This is basically an extension to my previous question. That time our internal discussions didn't end up anywhere and the whole issue was forgotten for the time being.
Now we've touched upon it again, this time with username/password credentials for external systems. So, a more generic/slightly different version of the same question:
When your system interfaces with multiple 3rd party external systems, there are some sort of endpoint configurations involved. Typically there will be a URL and either a username/password combo, an API key, or a client certificate. More often than not there will even be two sets of these - one for a testing/development environment, another for production.
So, after these have been communicated, what is the best practice what to do with them?

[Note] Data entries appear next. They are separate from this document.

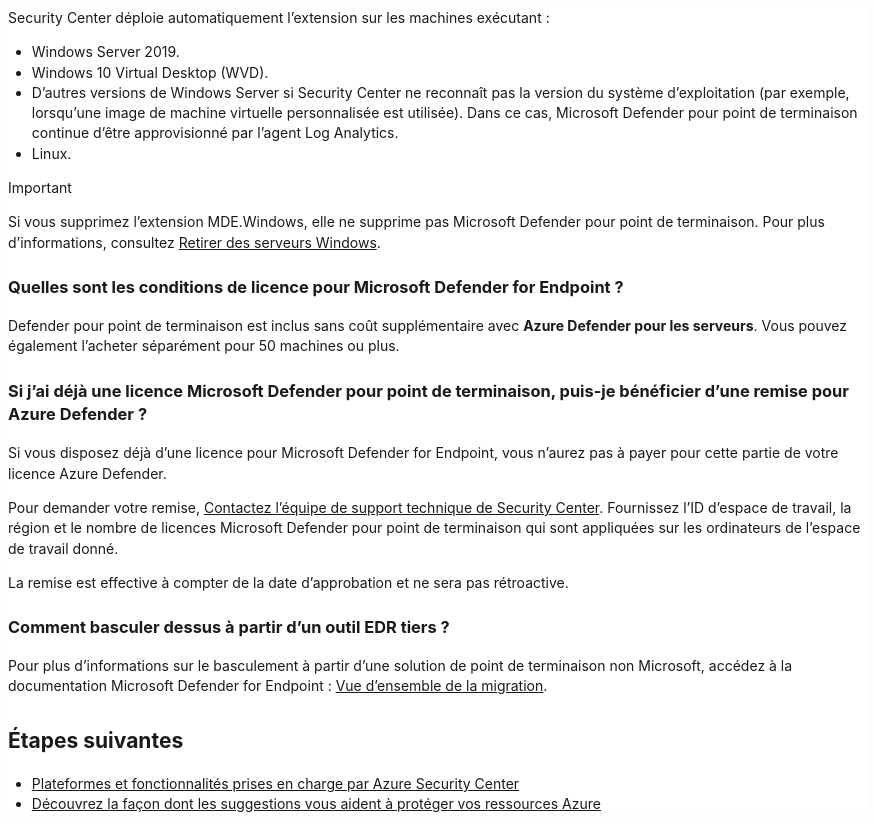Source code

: Security Center déploie automatiquement l’extension sur les machines exécutant :

- Windows Server 2019.
- Windows 10 Virtual Desktop (WVD).
- D’autres versions de Windows Server si Security Center ne reconnaît pas la version du système d’exploitation (par exemple, lorsqu’une image de machine virtuelle personnalisée est utilisée). Dans ce cas, Microsoft Defender pour point de terminaison continue d’être approvisionné par l’agent Log Analytics.
- Linux.

> [!IMPORTANT]
> Si vous supprimez l’extension MDE.Windows, elle ne supprime pas Microsoft Defender pour point de terminaison. Pour plus d’informations, consultez [Retirer des serveurs Windows](/microsoft-365/security/defender-endpoint/configure-server-endpoints).

### <a name="what-are-the-licensing-requirements-for-microsoft-defender-for-endpoint"></a>Quelles sont les conditions de licence pour Microsoft Defender for Endpoint ?
Defender pour point de terminaison est inclus sans coût supplémentaire avec **Azure Defender pour les serveurs**. Vous pouvez également l’acheter séparément pour 50 machines ou plus.

### <a name="if-i-already-have-a-license-for-microsoft-defender-for-endpoint-can-i-get-a-discount-for-azure-defender"></a>Si j’ai déjà une licence Microsoft Defender pour point de terminaison, puis-je bénéficier d’une remise pour Azure Defender ?
Si vous disposez déjà d’une licence pour Microsoft Defender for Endpoint, vous n’aurez pas à payer pour cette partie de votre licence Azure Defender.

Pour demander votre remise, [Contactez l’équipe de support technique de Security Center](https://ms.portal.azure.com/#blade/Microsoft_Azure_Support/HelpAndSupportBlade/overview). Fournissez l’ID d’espace de travail, la région et le nombre de licences Microsoft Defender pour point de terminaison qui sont appliquées sur les ordinateurs de l’espace de travail donné.

La remise est effective à compter de la date d’approbation et ne sera pas rétroactive.

### <a name="how-do-i-switch-from-a-third-party-edr-tool"></a>Comment basculer dessus à partir d’un outil EDR tiers ?
Pour plus d’informations sur le basculement à partir d’une solution de point de terminaison non Microsoft, accédez à la documentation Microsoft Defender for Endpoint : [Vue d’ensemble de la migration](/windows/security/threat-protection/microsoft-defender-atp/switch-to-microsoft-defender-migration).


## <a name="next-steps"></a>Étapes suivantes

- [Plateformes et fonctionnalités prises en charge par Azure Security Center](security-center-os-coverage.md)
- [Découvrez la façon dont les suggestions vous aident à protéger vos ressources Azure](security-center-recommendations.md)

- My opinion is that they should be documented somewhere. If you want them to be secure, you can encrypt then somehow (KeePass, ZIP file with a password, whatever). But there should be a logical place where they should be kept against future need. Perhaps it can be in the project documentation. Perhaps there's a central storage for these. Whatever. Just - somewhere else where people can quickly find them when needed.
- My colleague's opinion is that they should NOT be documented anywhere. Well, OK, the test credentials can be documented, but the production credentials should only exist in a config file on the production server(s) and nowhere else. His reasoning is that nobody should need to access these credentials outside that server and storing them elsewhere compromises security. If the production server suffers a crash - that's what backups are for and those backups include the config files too. And if the whole system is so broken that even the backups are corrupted - then you have a bigger problem anyway.